Why we’re giddy for the scent of saddle leather
Roula Khalaf, Editor of the FT, selects her favourite stories in this weekly newsletter.
Jagerbomb, Glamourdale, Tiffanys Diamond, Sir Caramello Old… If you’ve spent the summer collecting names of Olympic dressage horses and sharing memes of Snoop Dogg in jodhpurs, how about a perfume to match? A new crop of fragrances is harnessing the equestrian, variously recalling the smell of sweaty saddles or the curious bouquet of straw and ordure with which the humblest groom will be familiar. Call it “horse-girl energy” – in a bottle.
First out of the gate is Hermès, whose Oud Alezan joined the Hermessence stable of high-end perfumes earlier this year. Developed by in-house Swiss perfumer Christine Nagel in an attempt to overcome her own fear of horses – something of an elephant in the room at a luxury house with saddle-making beginnings – the new fragrance is inspired by Nagel’s nuzzle with a chestnut horse named Scheherazade. The smell of sweat and sawdust remained lodged in Nagel’s memory; it resurfaced seven years later, when she sniffed an oud grown in Bangladesh. Blending oud with light rose water and a sharper rose oxide, the result is a deeply sensual perfume with none of the cloying heaviness of traditional ouds.
Hermès Oud Alezan, £283 for 100ml
Perfumer H Saddle, £130 for 50ml
Lyn Harris, the British perfumer and founder of Perfumer H, experienced an equine epiphany in 2023 when her friend Cameron Smith, co-owner of LA antiques showroom Galerie Half, sent her a package containing his horse-loving husband’s saddle soap and brushes. “What’s funny is that I’m not a horsey person,” Harris laughs. “But I’m obsessed with animalic smells and sweat. I had this idea of the soap on the beautiful warm saddle, and I just put pen to paper.”
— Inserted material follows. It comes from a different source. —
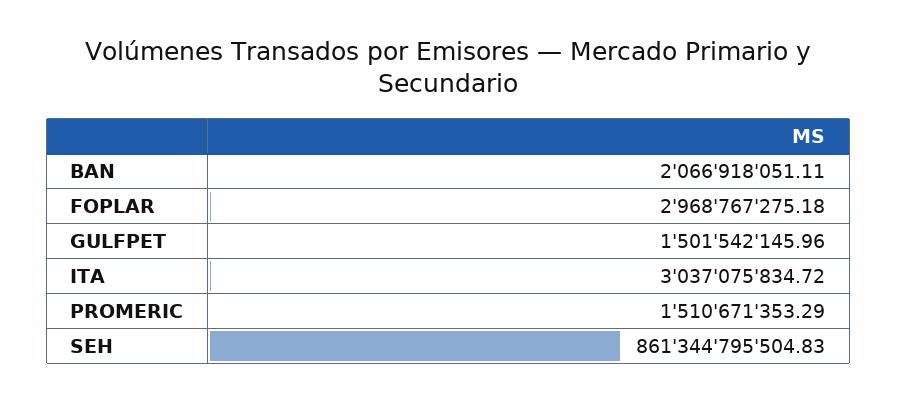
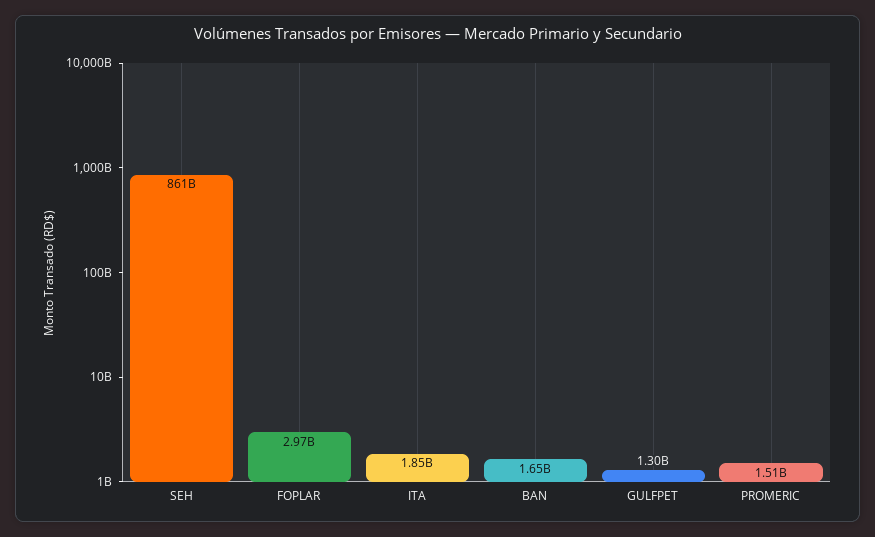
BAN: 2066918051.11 -> 1650000000
GULFPET: 1501542145.96 -> 1300000000
ITA: 3037075834.72 -> 1850000000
Though she originally intended it as a candle and room scent exclusive to Galerie Half, Harris couldn’t resist creating a complementary eau de parfum, Saddle, which will be released on 5 September. “The fragrance is emulating the body form on the saddle; it’s about the sculptural element of how the fragrance wraps itself around you when you wear it,” she explains. With a base of sheer musk, “there are interesting, dirty amber notes, but with very clean aldehydic notes, and a nod of orange blossom”. Still, you won’t see Harris saddling up any time soon. “I love the different smells of the stable. But I’m not tempted to ride.”
Not so with Maison d’Etto, a New York-based fragrance label founded in 2017 by horse-mad luxury branding executive and competitive dressage rider Brianna Lipovsky. Each of Maison d’Etto’s six fragrances is named after Lipovsky’s interactions with an individual horse, though she’s quick to stress: “It’s not necessarily that [the perfumes] smell like horses, but the horses are my muses.” (They are also her market research panel: Lipovsky took sample blotters for what would become the line’s bestselling scent to its equine namesake, Durban Jane, to get his yay or neigh.)
Today, Lipovsky debuts a seventh perfume, Verdades, created by French perfumer Julien Rasquinet and named after the “spirited” Olympic dressage horse. The tango-coloured, “reverse orange-flower” juice was informed by Lipovsky’s memories of competing at Wellington, Florida.
Then there’s Cowgirl Grass, the latest fragrance from Brooklyn’s DS & Durga. It’s a more feminine take on the “rustic and dirty” Cowboy Grass, the sagebrush and ambergris-laced scent which put DS & Durga on the map when it debuted in 2008 (a time when “in Brooklyn”, co-founder David Seth Moltz recalls, “we were all pretending we lived in 1808”). Cowgirl Grass is an “easy and modern” pink floral “for the modern cowgal – the lady in TX who wears a diamond-studded belt and Lucchese boots,” says Moltz. In other words, it’s a little fancier than its brother scent. “Cowboy Grass [is] for sleeping out on the trail,” says Moltz. “Cowgirl Grass [is] for staying at the nice hotel overlooking said trail.”
Horse-girl perfumes won’t set every heart cantering. But those who fall, fall hard. Mackenzie Reilly, the young American perfumer who formulated Maison d’Etto’s vetiver-backed Macanudo, was so taken with the equestrian energy that she has since taken up riding. For everyone else, there’s a spritz and a rousing rendition of “Texas Hold ’Em”. Giddy up!